Chi volesse ancora spiegarsi le ragioni dell'esistenza, nell'ambito del Friuli, di zone di sbiadita o incompleta «friulanità», non potrebbe prescindere dalla conoscenza dell'assetto territoriale del Patriarcato, in seno al quale affiorarono per secoli, come isole in un mare, i feudi dei duchi d'Austria (Pordenone, Ragogna e Duino) e i possessi del conte di Gorizia (Latisana, Belgrado, Castelnuovo, Precenicco).

E' perciò evidente che anche la sola considerazione dell'ambito geografico entro cui si svolsero le vicende del Patriarcato, può costituire un utile avvio all'esatta comprensione della vita di una istituzione che per oltre un millennio dominò ed esaltò la storia del Friuli.

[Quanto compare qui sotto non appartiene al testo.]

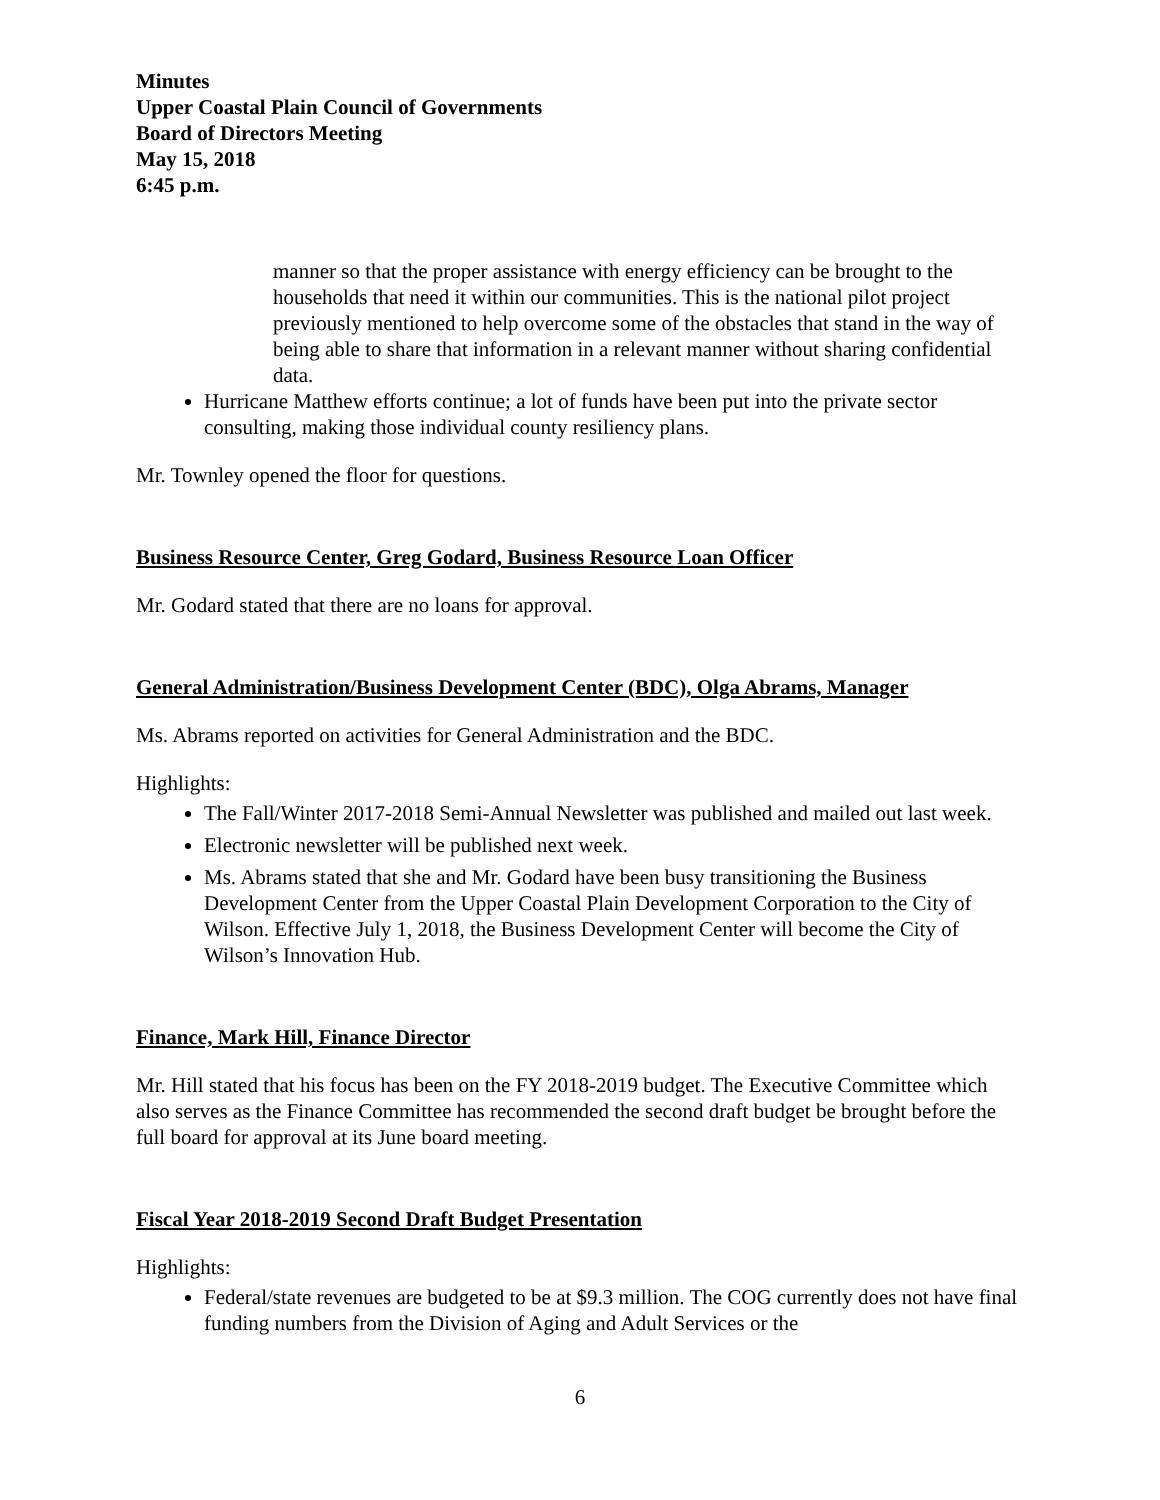Minutes
Upper Coastal Plain Council of Governments
Board of Directors Meeting
May 15, 2018
6:45 p.m.
manner so that the proper assistance with energy efficiency can be brought to the households that need it within our communities. This is the national pilot project previously mentioned to help overcome some of the obstacles that stand in the way of being able to share that information in a relevant manner without sharing confidential data.
Hurricane Matthew efforts continue; a lot of funds have been put into the private sector consulting, making those individual county resiliency plans.
Mr. Townley opened the floor for questions.
Business Resource Center, Greg Godard, Business Resource Loan Officer
Mr. Godard stated that there are no loans for approval.
General Administration/Business Development Center (BDC), Olga Abrams, Manager
Ms. Abrams reported on activities for General Administration and the BDC.
Highlights:
The Fall/Winter 2017-2018 Semi-Annual Newsletter was published and mailed out last week.
Electronic newsletter will be published next week.
Ms. Abrams stated that she and Mr. Godard have been busy transitioning the Business Development Center from the Upper Coastal Plain Development Corporation to the City of Wilson. Effective July 1, 2018, the Business Development Center will become the City of Wilson’s Innovation Hub.
Finance, Mark Hill, Finance Director
Mr. Hill stated that his focus has been on the FY 2018-2019 budget. The Executive Committee which also serves as the Finance Committee has recommended the second draft budget be brought before the full board for approval at its June board meeting.
Fiscal Year 2018-2019 Second Draft Budget Presentation
Highlights:
Federal/state revenues are budgeted to be at $9.3 million. The COG currently does not have final funding numbers from the Division of Aging and Adult Services or the
6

Il presente scritto si propone appunto di illustrare in rapida sintesi l'ambito spaziale entro i cui confini si svolsero per mille anni vicende che condizionano ancor oggi la vita del nostro Friuli.

Preliminarmente si rende tuttavia indispensabile una precisazione.

La voce «Patriarcato» può essere usata per indicare tre realtà storiche diverse e cioè:

a) la provincia metropolitica di Aquileia, ossia l'insieme delle diocesi sulle quali la chiesa aquileiese acquisì giurisdizione canonica;

b) la diocesi soggetta all'immediata e diretta giurisdizione del vescovo di Aquileia;

c) il principato temporale che determinate circostanze storiche assegnarono al capo della chiesa aquileiese e nel cui ambito si espresse politicamente la raggiunta maturità culturale del popolo friulano.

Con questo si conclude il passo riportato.